— Start of STORED RECORDS —

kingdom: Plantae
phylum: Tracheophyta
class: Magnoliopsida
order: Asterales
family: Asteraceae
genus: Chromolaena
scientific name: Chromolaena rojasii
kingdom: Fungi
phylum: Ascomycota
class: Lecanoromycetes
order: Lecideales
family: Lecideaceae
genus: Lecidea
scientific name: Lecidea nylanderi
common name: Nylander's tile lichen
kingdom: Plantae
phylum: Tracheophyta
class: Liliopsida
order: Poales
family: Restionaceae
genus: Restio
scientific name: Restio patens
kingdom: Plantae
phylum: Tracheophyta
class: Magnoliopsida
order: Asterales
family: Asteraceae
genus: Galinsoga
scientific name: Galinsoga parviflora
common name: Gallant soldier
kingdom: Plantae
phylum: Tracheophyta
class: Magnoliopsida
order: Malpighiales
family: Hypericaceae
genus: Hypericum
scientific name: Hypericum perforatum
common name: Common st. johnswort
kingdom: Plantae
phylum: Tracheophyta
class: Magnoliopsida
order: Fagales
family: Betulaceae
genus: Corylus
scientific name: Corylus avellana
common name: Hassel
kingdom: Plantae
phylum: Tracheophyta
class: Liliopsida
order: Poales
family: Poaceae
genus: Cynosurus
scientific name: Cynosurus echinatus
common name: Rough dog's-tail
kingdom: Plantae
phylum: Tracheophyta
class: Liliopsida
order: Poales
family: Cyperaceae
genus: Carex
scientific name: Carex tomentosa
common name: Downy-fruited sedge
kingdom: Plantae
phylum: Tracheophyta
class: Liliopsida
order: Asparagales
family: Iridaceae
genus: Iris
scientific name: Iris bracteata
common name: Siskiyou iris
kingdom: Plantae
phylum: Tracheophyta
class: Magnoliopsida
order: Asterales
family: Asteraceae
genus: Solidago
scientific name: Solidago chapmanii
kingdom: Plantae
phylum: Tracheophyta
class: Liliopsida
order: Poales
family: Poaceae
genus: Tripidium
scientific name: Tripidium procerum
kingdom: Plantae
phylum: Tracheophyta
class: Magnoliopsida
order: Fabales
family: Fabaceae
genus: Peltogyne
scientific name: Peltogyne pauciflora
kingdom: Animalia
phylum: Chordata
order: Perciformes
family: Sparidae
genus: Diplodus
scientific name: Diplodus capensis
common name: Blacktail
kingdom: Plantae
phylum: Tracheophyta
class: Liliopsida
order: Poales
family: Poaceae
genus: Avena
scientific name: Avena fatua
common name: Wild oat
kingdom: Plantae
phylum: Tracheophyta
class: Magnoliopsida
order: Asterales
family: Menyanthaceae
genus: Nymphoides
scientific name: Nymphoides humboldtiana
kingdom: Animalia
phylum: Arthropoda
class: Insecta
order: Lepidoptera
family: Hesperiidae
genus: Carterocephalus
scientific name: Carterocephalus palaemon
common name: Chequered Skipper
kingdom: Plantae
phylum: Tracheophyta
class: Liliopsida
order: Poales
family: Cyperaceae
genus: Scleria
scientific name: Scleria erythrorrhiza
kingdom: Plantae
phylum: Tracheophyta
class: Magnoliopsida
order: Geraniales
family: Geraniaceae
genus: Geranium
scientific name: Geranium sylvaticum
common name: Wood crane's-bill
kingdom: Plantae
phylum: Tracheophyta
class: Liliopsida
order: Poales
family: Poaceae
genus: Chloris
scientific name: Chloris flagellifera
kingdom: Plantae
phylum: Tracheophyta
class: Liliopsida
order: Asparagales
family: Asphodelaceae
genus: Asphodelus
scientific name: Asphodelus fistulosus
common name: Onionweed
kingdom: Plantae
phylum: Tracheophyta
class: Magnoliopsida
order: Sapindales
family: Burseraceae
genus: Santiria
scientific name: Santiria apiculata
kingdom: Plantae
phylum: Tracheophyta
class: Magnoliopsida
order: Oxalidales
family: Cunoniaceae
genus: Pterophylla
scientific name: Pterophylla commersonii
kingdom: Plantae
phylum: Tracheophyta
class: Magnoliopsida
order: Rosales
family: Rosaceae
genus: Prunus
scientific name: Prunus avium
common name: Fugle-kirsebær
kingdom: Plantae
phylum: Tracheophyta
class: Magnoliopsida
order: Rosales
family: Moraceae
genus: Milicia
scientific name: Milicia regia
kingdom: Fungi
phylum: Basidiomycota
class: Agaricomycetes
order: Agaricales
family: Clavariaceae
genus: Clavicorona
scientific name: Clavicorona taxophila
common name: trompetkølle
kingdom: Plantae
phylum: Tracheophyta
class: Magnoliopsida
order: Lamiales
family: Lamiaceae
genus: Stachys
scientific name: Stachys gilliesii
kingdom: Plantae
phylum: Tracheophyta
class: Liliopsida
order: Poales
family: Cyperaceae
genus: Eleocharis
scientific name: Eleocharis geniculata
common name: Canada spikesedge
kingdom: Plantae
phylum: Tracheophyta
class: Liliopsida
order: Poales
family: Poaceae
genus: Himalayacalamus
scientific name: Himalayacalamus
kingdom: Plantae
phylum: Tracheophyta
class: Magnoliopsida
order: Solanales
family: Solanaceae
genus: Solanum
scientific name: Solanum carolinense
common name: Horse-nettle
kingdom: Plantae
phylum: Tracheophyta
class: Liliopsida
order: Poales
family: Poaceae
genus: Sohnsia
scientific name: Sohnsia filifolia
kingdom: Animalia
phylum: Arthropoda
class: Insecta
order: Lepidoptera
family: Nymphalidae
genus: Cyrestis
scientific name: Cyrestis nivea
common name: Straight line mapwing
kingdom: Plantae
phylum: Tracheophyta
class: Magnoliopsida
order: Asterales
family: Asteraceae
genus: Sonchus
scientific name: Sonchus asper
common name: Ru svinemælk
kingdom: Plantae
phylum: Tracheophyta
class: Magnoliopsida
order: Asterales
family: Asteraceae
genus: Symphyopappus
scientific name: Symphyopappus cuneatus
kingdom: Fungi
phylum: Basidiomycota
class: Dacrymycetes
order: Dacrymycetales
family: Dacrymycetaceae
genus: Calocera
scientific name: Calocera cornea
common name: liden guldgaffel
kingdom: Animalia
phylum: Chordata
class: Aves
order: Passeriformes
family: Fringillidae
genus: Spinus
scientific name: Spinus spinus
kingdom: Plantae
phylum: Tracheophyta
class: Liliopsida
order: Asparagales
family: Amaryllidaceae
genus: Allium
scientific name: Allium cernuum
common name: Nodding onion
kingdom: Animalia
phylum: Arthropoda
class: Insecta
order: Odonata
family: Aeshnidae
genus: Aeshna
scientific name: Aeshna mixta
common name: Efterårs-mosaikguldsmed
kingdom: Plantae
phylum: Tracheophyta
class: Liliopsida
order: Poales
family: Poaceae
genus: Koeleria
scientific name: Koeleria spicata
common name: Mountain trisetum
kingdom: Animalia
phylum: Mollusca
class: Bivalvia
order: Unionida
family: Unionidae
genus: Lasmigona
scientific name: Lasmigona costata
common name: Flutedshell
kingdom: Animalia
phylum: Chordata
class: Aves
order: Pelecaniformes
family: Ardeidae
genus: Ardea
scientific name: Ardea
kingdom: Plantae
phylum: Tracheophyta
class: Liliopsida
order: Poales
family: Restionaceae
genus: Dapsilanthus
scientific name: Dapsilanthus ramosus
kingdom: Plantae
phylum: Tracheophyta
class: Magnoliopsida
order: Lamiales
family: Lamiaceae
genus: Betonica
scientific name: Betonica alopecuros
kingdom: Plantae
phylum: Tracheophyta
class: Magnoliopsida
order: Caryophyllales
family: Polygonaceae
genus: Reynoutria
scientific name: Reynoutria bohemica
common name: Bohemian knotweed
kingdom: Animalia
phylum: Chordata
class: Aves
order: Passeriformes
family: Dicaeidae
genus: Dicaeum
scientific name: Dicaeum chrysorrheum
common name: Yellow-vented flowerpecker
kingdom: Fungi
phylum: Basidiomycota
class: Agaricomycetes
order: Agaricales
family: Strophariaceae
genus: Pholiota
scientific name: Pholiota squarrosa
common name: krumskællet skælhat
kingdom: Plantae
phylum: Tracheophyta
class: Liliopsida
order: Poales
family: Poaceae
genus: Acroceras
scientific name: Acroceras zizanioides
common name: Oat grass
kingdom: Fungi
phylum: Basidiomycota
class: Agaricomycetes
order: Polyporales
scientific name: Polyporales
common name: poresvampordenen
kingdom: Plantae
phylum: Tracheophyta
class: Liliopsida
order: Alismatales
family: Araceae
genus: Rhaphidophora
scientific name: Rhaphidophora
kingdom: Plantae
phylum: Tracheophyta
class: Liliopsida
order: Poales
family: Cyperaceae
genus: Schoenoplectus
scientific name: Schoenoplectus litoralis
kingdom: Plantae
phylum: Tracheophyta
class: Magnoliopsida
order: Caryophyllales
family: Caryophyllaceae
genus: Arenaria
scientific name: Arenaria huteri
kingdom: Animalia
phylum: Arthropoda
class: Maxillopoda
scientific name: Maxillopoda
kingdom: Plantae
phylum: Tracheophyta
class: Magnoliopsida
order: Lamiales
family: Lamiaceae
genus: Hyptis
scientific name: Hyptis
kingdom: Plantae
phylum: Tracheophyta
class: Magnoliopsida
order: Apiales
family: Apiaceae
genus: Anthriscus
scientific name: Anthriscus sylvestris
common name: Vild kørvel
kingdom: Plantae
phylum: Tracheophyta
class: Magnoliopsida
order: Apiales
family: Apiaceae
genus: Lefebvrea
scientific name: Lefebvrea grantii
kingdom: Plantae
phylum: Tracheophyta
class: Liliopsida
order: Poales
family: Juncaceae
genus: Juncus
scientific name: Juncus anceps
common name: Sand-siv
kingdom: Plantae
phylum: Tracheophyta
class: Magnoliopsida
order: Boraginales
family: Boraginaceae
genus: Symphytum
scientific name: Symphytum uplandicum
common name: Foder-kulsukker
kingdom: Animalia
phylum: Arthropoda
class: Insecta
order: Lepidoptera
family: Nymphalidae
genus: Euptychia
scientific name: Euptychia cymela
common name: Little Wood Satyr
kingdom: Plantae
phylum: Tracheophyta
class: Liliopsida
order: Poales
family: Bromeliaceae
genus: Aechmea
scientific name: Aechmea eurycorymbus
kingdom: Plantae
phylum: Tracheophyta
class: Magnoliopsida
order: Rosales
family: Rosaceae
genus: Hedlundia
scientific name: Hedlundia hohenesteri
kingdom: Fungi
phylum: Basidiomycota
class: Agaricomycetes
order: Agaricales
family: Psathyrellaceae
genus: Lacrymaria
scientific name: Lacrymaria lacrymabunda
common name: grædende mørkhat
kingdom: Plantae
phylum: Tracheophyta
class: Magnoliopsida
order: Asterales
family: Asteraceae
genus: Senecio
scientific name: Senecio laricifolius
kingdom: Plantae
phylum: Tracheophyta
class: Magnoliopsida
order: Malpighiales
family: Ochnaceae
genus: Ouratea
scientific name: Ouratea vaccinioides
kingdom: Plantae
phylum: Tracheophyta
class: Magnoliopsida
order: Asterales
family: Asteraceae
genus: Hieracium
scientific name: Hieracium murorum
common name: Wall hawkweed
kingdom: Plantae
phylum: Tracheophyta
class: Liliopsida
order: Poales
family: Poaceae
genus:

— End of STORED RECORDS —

EXERCISE GOAL:
Transcribe the part of the listing above that begins at the line containing "family: Moraceae" and stops after the line containing "genus: Stachys", keeping every line word for word.

TASK RESULT:
family: Moraceae
genus: Milicia
scientific name: Milicia regia
kingdom: Fungi
phylum: Basidiomycota
class: Agaricomycetes
order: Agaricales
family: Clavariaceae
genus: Clavicorona
scientific name: Clavicorona taxophila
common name: trompetkølle
kingdom: Plantae
phylum: Tracheophyta
class: Magnoliopsida
order: Lamiales
family: Lamiaceae
genus: Stachys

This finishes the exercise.